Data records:
....................

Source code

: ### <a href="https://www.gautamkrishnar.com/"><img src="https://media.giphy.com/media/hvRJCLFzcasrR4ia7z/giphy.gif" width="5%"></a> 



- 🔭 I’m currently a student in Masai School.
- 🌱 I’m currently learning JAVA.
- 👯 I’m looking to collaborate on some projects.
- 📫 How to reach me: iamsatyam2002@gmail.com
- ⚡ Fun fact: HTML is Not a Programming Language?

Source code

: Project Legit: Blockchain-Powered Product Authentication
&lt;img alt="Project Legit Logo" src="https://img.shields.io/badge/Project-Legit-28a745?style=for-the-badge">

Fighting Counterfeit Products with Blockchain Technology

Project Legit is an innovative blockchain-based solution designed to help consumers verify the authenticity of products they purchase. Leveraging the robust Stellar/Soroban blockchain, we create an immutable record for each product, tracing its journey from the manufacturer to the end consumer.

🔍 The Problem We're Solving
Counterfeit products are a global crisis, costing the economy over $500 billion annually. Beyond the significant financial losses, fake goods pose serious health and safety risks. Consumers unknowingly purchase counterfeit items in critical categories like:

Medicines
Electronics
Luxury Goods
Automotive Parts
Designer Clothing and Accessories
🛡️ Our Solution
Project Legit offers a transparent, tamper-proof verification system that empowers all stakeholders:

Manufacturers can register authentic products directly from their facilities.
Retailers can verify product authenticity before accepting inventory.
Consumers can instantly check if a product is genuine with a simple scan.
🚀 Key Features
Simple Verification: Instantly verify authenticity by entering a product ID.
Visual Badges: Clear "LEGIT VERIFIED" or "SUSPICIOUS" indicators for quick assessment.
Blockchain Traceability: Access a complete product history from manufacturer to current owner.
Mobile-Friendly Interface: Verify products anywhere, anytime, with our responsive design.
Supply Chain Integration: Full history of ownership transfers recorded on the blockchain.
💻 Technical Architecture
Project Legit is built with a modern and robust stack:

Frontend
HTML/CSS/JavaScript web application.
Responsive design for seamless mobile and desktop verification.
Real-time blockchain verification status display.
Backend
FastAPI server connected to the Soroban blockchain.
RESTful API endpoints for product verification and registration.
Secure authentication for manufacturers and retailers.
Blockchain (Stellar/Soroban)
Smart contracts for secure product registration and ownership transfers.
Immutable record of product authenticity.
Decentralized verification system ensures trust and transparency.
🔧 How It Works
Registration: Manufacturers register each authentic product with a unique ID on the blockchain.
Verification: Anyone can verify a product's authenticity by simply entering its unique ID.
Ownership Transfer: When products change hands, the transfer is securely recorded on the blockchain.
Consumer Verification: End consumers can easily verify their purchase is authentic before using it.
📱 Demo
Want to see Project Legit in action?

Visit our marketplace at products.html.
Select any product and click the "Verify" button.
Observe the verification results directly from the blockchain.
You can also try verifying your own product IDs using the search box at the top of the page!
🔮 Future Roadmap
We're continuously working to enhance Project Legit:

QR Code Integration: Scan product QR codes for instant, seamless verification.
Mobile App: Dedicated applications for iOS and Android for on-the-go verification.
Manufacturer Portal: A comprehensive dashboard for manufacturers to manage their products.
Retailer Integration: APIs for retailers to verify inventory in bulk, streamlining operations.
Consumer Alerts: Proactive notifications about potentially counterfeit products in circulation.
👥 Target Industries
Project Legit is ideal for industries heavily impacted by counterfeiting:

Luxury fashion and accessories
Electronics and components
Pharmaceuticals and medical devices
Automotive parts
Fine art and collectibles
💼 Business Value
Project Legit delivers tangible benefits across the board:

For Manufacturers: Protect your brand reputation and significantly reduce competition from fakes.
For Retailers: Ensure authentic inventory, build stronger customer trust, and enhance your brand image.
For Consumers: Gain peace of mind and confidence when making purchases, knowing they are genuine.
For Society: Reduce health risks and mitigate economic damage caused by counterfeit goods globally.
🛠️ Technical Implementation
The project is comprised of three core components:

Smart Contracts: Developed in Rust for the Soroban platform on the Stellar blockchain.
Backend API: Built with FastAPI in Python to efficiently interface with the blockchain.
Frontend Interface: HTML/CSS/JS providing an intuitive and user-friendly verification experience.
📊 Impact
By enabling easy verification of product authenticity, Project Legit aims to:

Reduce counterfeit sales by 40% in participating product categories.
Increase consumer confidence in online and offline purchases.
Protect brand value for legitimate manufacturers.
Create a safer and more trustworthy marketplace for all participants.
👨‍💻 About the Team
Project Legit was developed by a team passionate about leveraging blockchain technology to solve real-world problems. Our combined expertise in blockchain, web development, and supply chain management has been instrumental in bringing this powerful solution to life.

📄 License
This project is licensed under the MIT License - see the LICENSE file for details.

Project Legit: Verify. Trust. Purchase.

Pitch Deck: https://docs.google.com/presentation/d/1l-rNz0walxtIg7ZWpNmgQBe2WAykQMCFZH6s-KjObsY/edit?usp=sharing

....................

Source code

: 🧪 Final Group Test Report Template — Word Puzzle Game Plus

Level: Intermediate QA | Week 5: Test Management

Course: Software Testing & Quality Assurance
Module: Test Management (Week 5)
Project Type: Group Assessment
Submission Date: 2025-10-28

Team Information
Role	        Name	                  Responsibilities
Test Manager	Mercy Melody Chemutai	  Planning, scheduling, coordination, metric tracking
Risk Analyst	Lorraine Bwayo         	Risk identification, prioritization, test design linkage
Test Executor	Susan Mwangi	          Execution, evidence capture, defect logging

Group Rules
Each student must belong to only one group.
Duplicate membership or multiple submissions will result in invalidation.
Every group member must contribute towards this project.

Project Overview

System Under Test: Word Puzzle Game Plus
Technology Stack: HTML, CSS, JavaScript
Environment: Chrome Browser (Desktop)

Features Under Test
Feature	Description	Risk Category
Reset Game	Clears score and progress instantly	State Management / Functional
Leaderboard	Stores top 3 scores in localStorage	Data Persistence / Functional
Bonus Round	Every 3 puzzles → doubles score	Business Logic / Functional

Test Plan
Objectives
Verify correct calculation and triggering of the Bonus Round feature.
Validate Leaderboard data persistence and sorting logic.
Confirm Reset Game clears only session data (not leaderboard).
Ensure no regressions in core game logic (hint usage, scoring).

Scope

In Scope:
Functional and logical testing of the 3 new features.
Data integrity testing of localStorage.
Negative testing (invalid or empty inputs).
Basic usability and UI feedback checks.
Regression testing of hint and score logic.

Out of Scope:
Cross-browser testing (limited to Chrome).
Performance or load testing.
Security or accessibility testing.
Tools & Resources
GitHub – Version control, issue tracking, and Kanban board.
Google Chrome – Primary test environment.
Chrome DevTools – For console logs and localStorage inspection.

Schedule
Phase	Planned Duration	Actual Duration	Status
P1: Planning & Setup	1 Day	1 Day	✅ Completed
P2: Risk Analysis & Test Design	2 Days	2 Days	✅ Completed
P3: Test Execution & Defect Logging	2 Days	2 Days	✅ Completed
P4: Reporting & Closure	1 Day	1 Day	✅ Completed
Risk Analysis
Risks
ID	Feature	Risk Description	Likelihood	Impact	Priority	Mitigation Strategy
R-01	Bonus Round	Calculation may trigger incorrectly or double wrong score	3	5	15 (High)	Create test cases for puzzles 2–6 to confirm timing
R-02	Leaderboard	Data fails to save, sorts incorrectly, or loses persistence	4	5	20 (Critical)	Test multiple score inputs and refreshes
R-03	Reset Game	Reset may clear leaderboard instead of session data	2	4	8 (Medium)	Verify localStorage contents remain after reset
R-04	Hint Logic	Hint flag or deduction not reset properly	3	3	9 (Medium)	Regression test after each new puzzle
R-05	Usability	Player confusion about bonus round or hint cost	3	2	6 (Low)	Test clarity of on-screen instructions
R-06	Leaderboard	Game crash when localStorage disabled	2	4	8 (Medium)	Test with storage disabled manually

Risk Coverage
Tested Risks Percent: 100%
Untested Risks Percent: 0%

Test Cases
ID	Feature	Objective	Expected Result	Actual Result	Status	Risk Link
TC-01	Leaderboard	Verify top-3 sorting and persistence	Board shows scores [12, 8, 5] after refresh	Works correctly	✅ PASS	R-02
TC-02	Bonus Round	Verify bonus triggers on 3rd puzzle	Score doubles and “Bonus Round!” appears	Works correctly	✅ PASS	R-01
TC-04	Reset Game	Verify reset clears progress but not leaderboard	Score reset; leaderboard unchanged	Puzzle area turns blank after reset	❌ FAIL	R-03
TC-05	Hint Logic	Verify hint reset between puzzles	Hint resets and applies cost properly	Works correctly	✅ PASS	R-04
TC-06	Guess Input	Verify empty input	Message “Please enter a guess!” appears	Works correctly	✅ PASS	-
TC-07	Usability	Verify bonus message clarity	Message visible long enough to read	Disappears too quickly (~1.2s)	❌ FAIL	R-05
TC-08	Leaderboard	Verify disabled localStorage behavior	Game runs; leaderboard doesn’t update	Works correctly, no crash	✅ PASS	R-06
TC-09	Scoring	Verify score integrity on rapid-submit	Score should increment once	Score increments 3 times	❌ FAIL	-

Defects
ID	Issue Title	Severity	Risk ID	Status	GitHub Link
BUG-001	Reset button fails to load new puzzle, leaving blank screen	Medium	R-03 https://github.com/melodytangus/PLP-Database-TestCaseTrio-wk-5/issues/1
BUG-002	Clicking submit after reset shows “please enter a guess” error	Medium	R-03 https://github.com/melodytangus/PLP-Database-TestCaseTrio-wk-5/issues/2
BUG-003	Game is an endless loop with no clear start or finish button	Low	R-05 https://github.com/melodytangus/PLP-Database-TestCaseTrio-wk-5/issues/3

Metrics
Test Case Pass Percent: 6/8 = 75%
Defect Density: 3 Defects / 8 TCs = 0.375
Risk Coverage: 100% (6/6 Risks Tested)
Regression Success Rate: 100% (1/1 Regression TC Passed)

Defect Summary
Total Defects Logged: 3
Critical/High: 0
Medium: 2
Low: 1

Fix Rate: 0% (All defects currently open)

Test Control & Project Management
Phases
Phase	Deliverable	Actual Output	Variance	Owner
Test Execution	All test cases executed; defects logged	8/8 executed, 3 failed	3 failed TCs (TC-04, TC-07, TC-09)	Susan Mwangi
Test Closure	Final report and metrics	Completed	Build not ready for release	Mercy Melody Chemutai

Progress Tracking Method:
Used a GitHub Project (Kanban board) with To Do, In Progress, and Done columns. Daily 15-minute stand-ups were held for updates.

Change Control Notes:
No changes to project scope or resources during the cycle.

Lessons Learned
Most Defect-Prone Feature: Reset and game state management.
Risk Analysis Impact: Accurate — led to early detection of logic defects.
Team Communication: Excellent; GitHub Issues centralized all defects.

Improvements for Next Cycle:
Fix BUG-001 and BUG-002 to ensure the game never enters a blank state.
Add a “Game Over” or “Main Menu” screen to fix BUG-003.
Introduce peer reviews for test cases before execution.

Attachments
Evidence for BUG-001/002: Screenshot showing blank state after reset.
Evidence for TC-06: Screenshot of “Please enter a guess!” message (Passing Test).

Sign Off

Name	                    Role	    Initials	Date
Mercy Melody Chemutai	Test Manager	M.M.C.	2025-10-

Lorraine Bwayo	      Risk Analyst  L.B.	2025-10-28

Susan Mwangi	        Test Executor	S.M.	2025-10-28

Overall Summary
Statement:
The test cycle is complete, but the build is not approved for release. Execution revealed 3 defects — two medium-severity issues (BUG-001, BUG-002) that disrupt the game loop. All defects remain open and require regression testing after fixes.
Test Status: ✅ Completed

....................

### What to work on
In the entries above, one line contains "Manufacturer Portal: A" and another contains "Project Legit delivers". Reproduce exactly those two lines and the lines between them, nothing else.

### Output of the task
Manufacturer Portal: A comprehensive dashboard for manufacturers to manage their products.
Retailer Integration: APIs for retailers to verify inventory in bulk, streamlining operations.
Consumer Alerts: Proactive notifications about potentially counterfeit products in circulation.
👥 Target Industries
Project Legit is ideal for industries heavily impacted by counterfeiting:

Luxury fashion and accessories
Electronics and components
Pharmaceuticals and medical devices
Automotive parts
Fine art and collectibles
💼 Business Value
Project Legit delivers tangible benefits across the board:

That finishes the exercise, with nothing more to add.